**PASSAGE FOR REVIEW:**
APRIL 19, 1962.
CLEVELAND H. CHANDLER, PLAINTIFF-APPELLEE,
EAST ST. LOUIS SCHOOL DISTRICT 189, ST. CLAIR COUNTY, ILLINOIS, DEFENDANT-APPELLANT.
Appeal from the Circuit Court of St. Clair County; the Hon.
JOSEPH E. FLEMING, Judge, presiding. Affirmed.
HOFFMAN, PRESIDING JUSTICE.
This appeal involves the judicial review of a decision of the School Board of East St. Louis District 189, St. Clair County, Illinois. The Board dismissed plaintiff as a teacher for certain alleged acts of unprofessional conduct as a teacher. The Circuit Court, on review, reversed the decision of the Board on the grounds that it was against the manifest weight of the evidence. It is from the order of the Circuit Court reinstating the plaintiff as a teacher, that the School Board appeals.
The issue on appeal requires our careful consideration of the evidence.
The charges against plaintiff as a teacher were that he had a system of grading students which was directly related to the amount of ticket money turned in by them for various social functions; that he used lewd language in the classroom; and, that on one occasion in November of 1956 he attempted to seduce one of his girl students. One other charge was made, but it was dismissed by the Board.
A public hearing was held by the Board of Education commencing on November 18, 1959, and at its conclusion the plaintiff was dismissed.
To prove the charges against plaintiff, 3 witnesses were called. First was a 17 year old girl, Norma Brooks. She had been in Mr. Chandler's class in the previous spring term of school. She testified that plaintiff had stated that if they sold tickets they would pass the course even if they failed on their tests. This witness, though she didn't know if she passed or not, was taking the course over. She had absented herself during the occasions of several tests and thus was graded zero. All told, she was absent from class on 23 different times during the Spring term. She had sold tickets for social functions though she said she was never ordered by Mr. Chandler to sell them.

**EXPLORE THE MATERIAL:**
1. Using the court opinion, say whether each statement agrees with it: (a) The Circuit Court reversed the Board's decision. (b) The Board's public hearing began in November 1956. (c) Norma Brooks said Mr. Chandler ordered her to sell tickets. Answer each with yes or no and quote the words that decide it.
2. Rewrite the stretch of the court opinion from "APRIL 19, 1962." through "consideration of the evidence.", changing "Circuit Court" to "trial court".

Records in a dataset
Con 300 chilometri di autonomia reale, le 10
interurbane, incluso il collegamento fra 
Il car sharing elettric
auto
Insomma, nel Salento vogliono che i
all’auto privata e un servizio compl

---

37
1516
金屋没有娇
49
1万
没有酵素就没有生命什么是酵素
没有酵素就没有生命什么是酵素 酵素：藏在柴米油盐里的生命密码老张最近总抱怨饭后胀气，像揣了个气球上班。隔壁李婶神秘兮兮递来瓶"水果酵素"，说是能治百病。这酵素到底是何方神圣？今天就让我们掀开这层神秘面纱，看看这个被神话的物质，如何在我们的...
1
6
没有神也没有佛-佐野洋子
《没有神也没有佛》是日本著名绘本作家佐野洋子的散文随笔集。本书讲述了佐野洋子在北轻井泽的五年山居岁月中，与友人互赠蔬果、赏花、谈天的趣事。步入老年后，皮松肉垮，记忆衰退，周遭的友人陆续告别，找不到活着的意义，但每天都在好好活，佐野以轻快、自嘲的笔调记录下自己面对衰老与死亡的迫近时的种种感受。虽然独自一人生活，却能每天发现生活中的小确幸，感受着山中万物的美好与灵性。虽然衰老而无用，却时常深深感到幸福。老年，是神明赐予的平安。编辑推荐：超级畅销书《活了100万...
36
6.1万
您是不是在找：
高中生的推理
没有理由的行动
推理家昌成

**RESPONSES BY TASK:**
1.
(a) Yes: "The Circuit Court, on review, reversed the decision of the Board on the grounds that it was against the manifest weight of the evidence."
(b) No: "A public hearing was held by the Board of Education commencing on November 18, 1959".
(c) No: "she said she was never ordered by Mr. Chandler to sell them."

2.
APRIL 19, 1962.
CLEVELAND H. CHANDLER, PLAINTIFF-APPELLEE,
EAST ST. LOUIS SCHOOL DISTRICT 189, ST. CLAIR COUNTY, ILLINOIS, DEFENDANT-APPELLANT.
Appeal from the trial court of St. Clair County; the Hon.
JOSEPH E. FLEMING, Judge, presiding. Affirmed.
HOFFMAN, PRESIDING JUSTICE.
This appeal involves the judicial review of a decision of the School Board of East St. Louis District 189, St. Clair County, Illinois. The Board dismissed plaintiff as a teacher for certain alleged acts of unprofessional conduct as a teacher. The trial court, on review, reversed the decision of the Board on the grounds that it was against the manifest weight of the evidence. It is from the order of the trial court reinstating the plaintiff as a teacher, that the School Board appeals.
The issue on appeal requires our careful consideration of the evidence.